Tesla Reported Record Revenue and Profits in Q3

The giant electric car maker Tesla reported third-quarter earnings after the bell Wednesday, and it’s a beat on both the top and bottom lines.

The firm’s stock declined by 1.5% after hours.

Tesla reported earnings per share of $1.86, while $1.59 was expected by Refinitiv.

Meanwhile, it announced third-quarter revenue of $13.76 billion versus $13.63 billion anticipated by Refinitiv.

Furthermore, an electric car maker reported $1.62 billion in (GAAP) net income for the quarter. Remarkably, this is the second time it has exceeded $1 billion. In comparison, in the year-ago quarter, net income was $331 million.

The record results were supported by improved gross margins of 30.5% on its automotive business and 26.6% overall, both of which are records for at least the last five quarters.

Automotive revenue increased to $12.06 billion, and costs of automotive revenue amounted to $8.38 billion for the quarter.

Tesla also made $806 million in revenue from its energy business, which combines solar and energy storage products. The firm also generated $894 million in services and other revenue. These include vehicle maintenance and repairs, auto insurance, and sales of Tesla-branded merchandise, which Tesla has revealed in past financial filings.
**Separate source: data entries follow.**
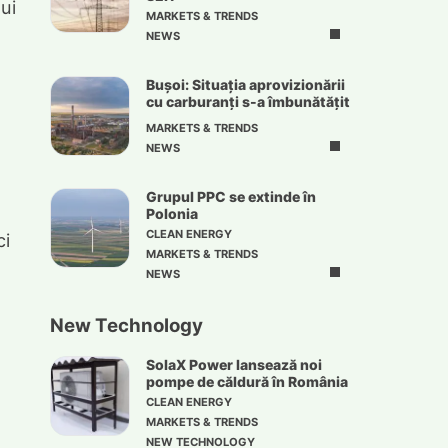
ui
MARKETS & TRENDS
NEWS
Bușoi: Situația aprovizionării
cu carburanți s-a îmbunătățit
MARKETS & TRENDS
NEWS
Grupul PPC se extinde în
Polonia
CLEAN ENERGY
ci
MARKETS & TRENDS
n
NEWS
New Technology
SolaX Power lansează noi
pompe de căldură în România
CLEAN ENERGY
MARKETS & TRENDS
NEW TECHNOLOGY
For its energy and storage business, revenue costs increased to the highest number in the last five quarters to $803 million during Q3 of the year.

During 3Q, Tesla recorded a $51 million impairment related to its investment in bitcoin.
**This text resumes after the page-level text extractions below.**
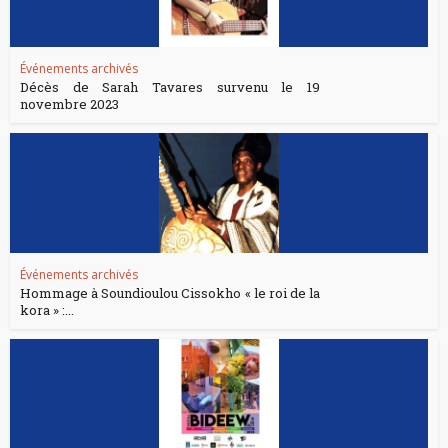
Événements archivés
Décès de Sarah Tavares survenu le 19
novembre 2023
Événements archivés
Hommage à Soundioulou Cissokho « le roi de la
kora » :...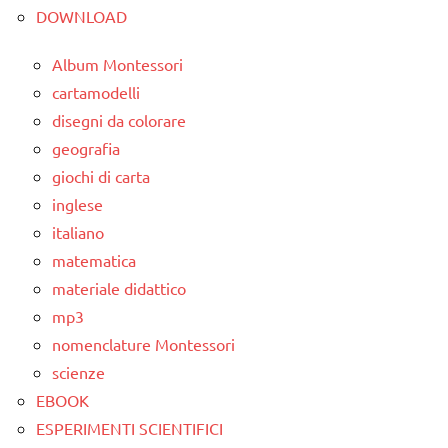
DOWNLOAD
Album Montessori
cartamodelli
disegni da colorare
geografia
giochi di carta
inglese
italiano
matematica
materiale didattico
mp3
nomenclature Montessori
scienze
EBOOK
ESPERIMENTI SCIENTIFICI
The company had previously disclosed deliveries of 241,300 electric vehicles and production of 237,823 vehicles during the third quarter of 2021.
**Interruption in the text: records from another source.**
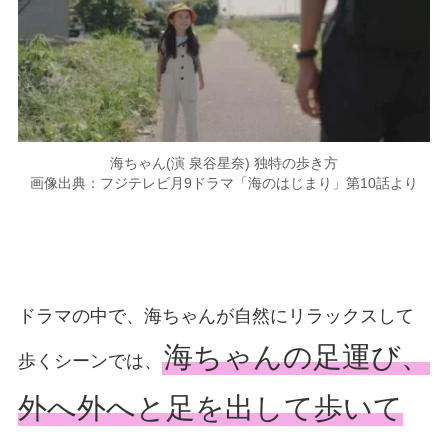
海ちゃん(演 泉谷星奈) 独特の歩き方
画像出典：フジテレビ月9ドラマ「海のはじまり」第10話より
ドラマの中で、海ちゃんが自然にリラックスして
海ちゃんの足運び、
歩くシーンでは、
外へ外へと足を出して歩いて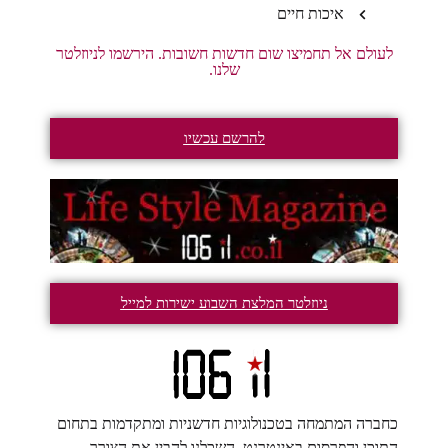
איכות חיים
לעולם אל תחמיצו שום חדשות חשובות. הירשמו לניוזלטר
שלנו.
להרשם עכשיו
ניוזלטר המלצת השבוע ישירות למייל
כחברה המתמחה בטכנולוגיות חדשניות ומתקדמות בתחום
התוכן והפרסום באינטרנט, השכלנו להבין את הצורך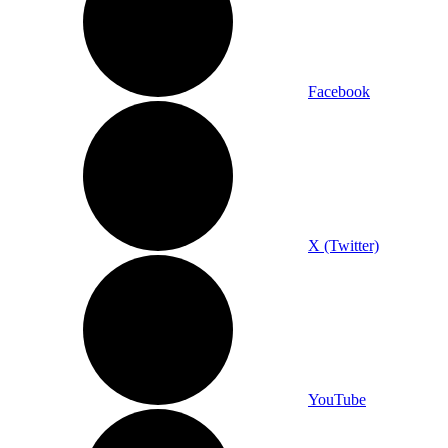
Facebook
X (Twitter)
YouTube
Tesla’s sales increased during the quarter, unlike other automakers, and witnessed a new company record. The company posted strong sales despite chip shortages and supply chain challenges weighing on the industry.


Tesla Is Changing the Battery Chemistry It Uses in Electric Vehicles


In its third-quarter investor desk, the automaker announced that it is changing the battery chemistry it uses. This change will affect all its standard-range electric vehicles to a version with a lithium-iron-phosphate (LFP) cathode.

The move aims to raise profit margins on its fully electric cars while not necessarily raising vehicle prices. As we know, in the past, Tesla received criticism for sporadic vehicle price changes.

Tesla is already making cars with LFP chemistry at its factory in Shanghai. The firm sells those cars in China, the Asia-Pacific region, and Europe.